Consequently, we can say that the mode of reference ad extra is not the only one capable of being understood in terms of true and false, and that one can legitimately—despite Russell’s prohibition—consider that in certain circumstances reference to the utterance can enable a decision about truth and falsity (for example, in the case of the liar’s paradox). The opposition between traditions can no longer continue to be interpreted as an opposition between one definitively historically superannuated way of philosophizing and another, legitimate because more contemporary. This is why I am entitled here to answer the initial question—the question whether self-reference is strengthened by this confrontation with formal logic’s prohibition—in the affirmative.
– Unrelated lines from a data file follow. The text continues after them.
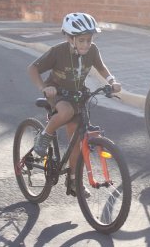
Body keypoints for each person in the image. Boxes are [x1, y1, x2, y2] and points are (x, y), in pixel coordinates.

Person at [28, 12, 121, 195]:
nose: (86, 44)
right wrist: (44, 88)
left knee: (77, 141)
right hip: (57, 92)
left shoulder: (92, 50)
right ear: (71, 39)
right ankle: (44, 135)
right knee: (65, 112)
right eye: (82, 40)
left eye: (89, 39)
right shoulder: (58, 52)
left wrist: (112, 81)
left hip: (78, 94)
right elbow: (32, 69)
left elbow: (101, 67)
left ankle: (72, 180)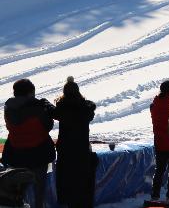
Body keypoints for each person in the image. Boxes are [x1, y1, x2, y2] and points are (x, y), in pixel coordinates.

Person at [2, 79, 55, 208]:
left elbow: (10, 127)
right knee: (39, 190)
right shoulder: (39, 107)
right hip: (39, 153)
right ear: (30, 93)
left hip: (16, 154)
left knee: (18, 190)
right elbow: (48, 126)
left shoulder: (9, 108)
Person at [54, 77, 98, 208]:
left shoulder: (61, 109)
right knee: (82, 183)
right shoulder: (86, 109)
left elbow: (53, 110)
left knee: (67, 182)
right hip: (81, 150)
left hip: (65, 151)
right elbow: (90, 103)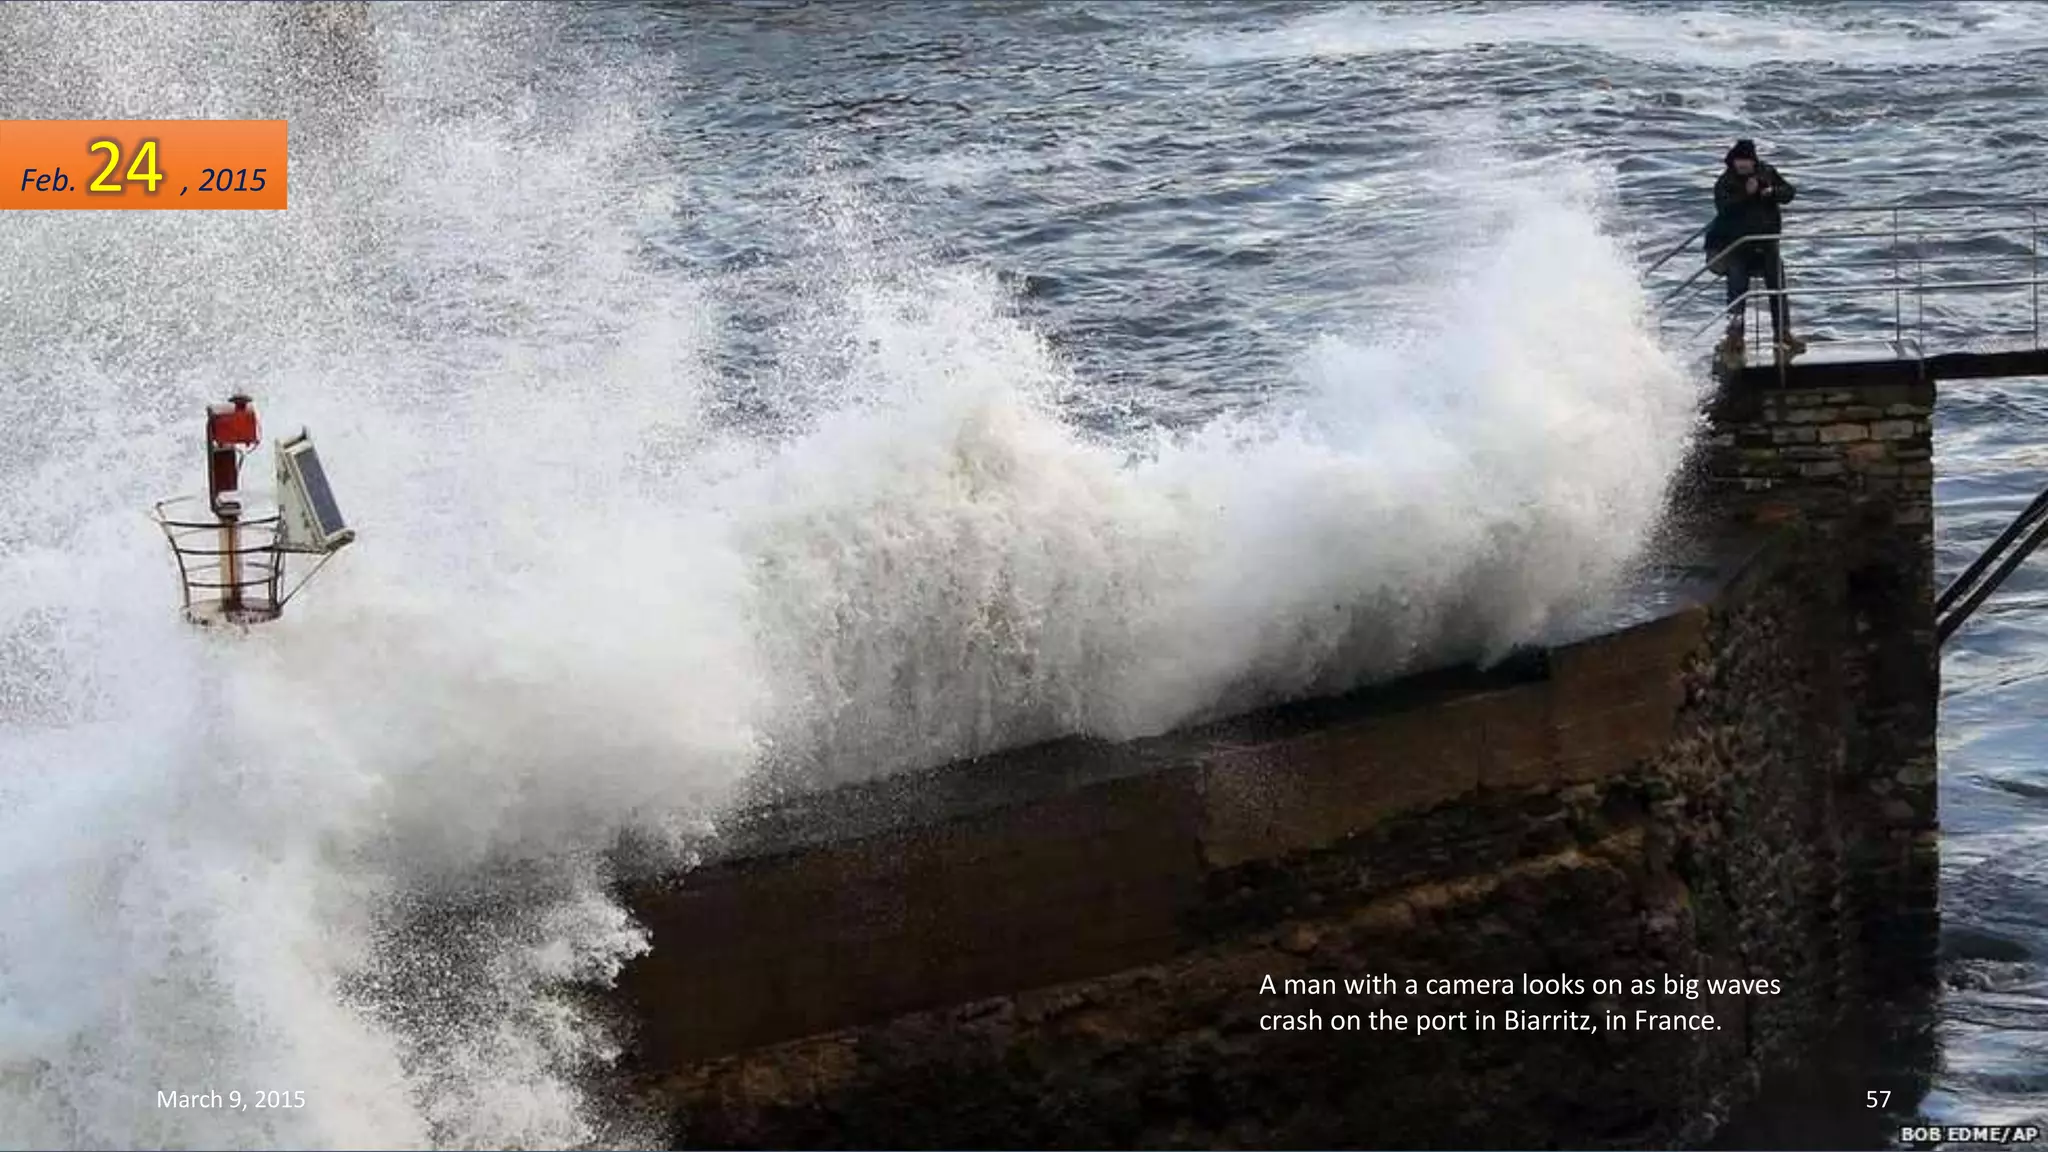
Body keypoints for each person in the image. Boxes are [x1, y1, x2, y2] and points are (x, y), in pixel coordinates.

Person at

Conclusions: The Application of Propositions to Themselves
More generally, the results of this dual confrontation (contemporary theories of self-reference and the prohibition of formal logic) are as follows:
1. First of all, I have been able to further clarify my model of self-reference. Self-reference is strictly defined as the possibility of a proposition’s application to
itself. Two groups of propositions have emerged from my analyses: propositions concerning truth and propositions concerning humanity. If universality is indeed required in these two groups, the fact remains that not all propositions with a universality claim are necessarily called to be directly self-referential, as we saw with the example of “All swans are white.” This apparently insignificant insight is important in that it enables a strict delineation of the field of self-reference: self-reference does not concern all propositions with a universality claim but only propositions that contain the terms truth or humanity.28 It follows if a specialist in leeches’ brains can certainly continue to develop in a uniquely referential and classically “scientific” microcosmos, without ever posing the question of self-reference, a specialist in human brains, on the other hand, is much less able to do so because his propositions do not apply to an objective “it” and must answer to the principle of identity that I have revealed (congruence between a statement and its utterance). Here again, the division between science (“All swans are x”) and philosophical knowledge (“Every human is z”) is clearly defined without either having at any point to be dissolved in the other. This division between science and knowledge can just as well be understood as a division between the question of reference as a question of validity and the question of self-reference as a question of truth. We do not have to prohibit the study of leeches’ brains in order to proclaim the distinctiveness of philosophical analysis; we have to show how each discipline, legitimate in itself, moves in domains that call for different ways of reasoning and arguing. Learning and knowledge, reference and self-reference, validity and truth—these are the categories that appear, at the end of these developments, capable of articulating this division.